Paul Sokolovsky wrote:
> Roughly speaking, the answer would be about the same in idea as answers
> to the following questions:
> [snip]

I would say the difference between this proposal so far and the ones listed
are that they emphasized concrete, real-world examples from existing code
either in the stdlib or "out in the wild", showing clear before and after
benefits of the proposed syntax. It may not seem necessary to the person
proposing the feature and it does take some time to research, but it
creates a drastically stronger argument for the new feature. The code
examples I've seen so far in the proposal have been mostly abstract or
simple toy examples. To get a general idea, I'd recommend looking over the
examples in their respective PEPs, and then try to do something similar in
your own arguments.

> The scholasm of "there's only one way to do it" is getting old for this
> language. Have you already finished explaining everyone why we needed
> assignment expressions, and why Python originally had % as a formatting
> operator, and some people swear to keep not needing anything else?

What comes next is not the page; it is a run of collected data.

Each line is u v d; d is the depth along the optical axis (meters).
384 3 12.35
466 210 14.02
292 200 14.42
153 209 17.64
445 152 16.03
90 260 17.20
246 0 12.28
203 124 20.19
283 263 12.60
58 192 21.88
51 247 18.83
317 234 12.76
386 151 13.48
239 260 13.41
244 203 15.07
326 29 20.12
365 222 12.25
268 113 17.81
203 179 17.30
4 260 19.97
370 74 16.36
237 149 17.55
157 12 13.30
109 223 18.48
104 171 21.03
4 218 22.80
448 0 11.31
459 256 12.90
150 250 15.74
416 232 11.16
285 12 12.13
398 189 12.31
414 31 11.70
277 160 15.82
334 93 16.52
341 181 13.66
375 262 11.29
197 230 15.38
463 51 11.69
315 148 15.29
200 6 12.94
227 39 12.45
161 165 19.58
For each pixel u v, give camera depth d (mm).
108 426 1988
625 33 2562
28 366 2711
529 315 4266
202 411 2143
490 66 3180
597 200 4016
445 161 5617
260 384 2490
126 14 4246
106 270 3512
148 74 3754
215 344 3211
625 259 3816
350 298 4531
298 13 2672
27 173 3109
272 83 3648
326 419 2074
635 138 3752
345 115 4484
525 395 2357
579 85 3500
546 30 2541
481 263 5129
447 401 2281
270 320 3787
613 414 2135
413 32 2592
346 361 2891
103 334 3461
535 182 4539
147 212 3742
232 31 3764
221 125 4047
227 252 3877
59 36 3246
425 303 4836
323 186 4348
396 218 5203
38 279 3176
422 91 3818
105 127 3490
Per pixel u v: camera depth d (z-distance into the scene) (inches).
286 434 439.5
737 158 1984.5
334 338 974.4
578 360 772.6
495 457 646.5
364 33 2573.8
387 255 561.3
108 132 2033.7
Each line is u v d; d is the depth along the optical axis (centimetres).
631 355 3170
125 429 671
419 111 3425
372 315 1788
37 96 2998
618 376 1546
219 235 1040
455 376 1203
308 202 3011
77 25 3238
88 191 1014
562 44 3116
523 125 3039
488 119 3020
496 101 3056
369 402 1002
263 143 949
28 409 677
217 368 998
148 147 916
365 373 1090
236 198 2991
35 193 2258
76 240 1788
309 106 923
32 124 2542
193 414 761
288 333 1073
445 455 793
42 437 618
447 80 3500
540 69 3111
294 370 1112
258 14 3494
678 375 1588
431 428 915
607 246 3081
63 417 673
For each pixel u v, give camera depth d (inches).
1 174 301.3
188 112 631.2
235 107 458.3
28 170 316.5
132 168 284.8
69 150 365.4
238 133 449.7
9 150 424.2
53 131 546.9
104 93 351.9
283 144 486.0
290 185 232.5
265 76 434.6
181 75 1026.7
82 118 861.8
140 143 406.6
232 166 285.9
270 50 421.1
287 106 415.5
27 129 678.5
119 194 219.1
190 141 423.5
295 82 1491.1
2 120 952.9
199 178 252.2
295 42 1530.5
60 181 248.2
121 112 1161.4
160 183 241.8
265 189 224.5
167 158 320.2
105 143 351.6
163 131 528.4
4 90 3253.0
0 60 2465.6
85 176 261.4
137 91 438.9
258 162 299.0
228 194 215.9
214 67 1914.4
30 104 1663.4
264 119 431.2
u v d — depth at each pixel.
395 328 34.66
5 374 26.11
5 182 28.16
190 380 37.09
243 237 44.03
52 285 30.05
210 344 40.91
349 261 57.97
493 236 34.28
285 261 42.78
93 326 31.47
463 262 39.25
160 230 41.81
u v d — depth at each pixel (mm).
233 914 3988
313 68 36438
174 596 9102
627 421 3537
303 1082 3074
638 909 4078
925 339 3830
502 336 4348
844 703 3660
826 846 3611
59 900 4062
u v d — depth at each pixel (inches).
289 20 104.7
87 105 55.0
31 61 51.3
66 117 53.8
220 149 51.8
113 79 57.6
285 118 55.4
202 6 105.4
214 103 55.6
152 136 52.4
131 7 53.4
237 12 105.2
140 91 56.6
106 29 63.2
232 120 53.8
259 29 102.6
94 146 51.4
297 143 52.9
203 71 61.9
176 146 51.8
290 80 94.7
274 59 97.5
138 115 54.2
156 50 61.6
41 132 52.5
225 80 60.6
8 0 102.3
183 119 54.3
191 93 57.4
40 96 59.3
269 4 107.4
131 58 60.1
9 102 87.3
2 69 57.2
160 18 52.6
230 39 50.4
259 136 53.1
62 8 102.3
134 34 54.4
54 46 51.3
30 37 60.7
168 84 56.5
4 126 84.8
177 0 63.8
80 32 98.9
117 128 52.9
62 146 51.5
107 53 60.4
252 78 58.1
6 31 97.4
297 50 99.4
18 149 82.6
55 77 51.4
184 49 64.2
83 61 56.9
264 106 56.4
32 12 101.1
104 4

While I agree that it's sometimes okay to go outside the strict bounds of
"only one way to do it", there needs to be adequate justification for doing
so which provides a demonstrable benefit in real-world code. So the default
should be just having one way, unless we have a very strong reason to
consider adding an alternative. This was the case for the features you
mentioned above.

> Please let people learn
> computer science inside Python, not learn bag of tricks to then escape
> in awe and make up haikus along the lines of:
>
> A language, originally for kids,
> Now for grown-up noobs.

Considering the current widespread usage of Python in the software
development industry and others, characterizing it as a language for
"grown-up noobs" seems rather disingenuous (even if partially in jest). We
emphasize readability and beginner-friendliness, but Python is very far
from beginner-only and I don't think it's even reasonable to say that it's
going in that direction. In some ways, it simplifies operations that would
otherwise be more complicated, but that's largely the point of a high-level
language: abstracting the complex and low-level parts to focus more on the
core business logic.

Also, while I can see that blindly relying on "str += part" can be
sidestepping the underlying computer science to some degree, I find that
appending the parts to a list and joining the elements is very conceptually
similar to using a string buffer/builder; even if the syntax differs
significantly from how other languages do it.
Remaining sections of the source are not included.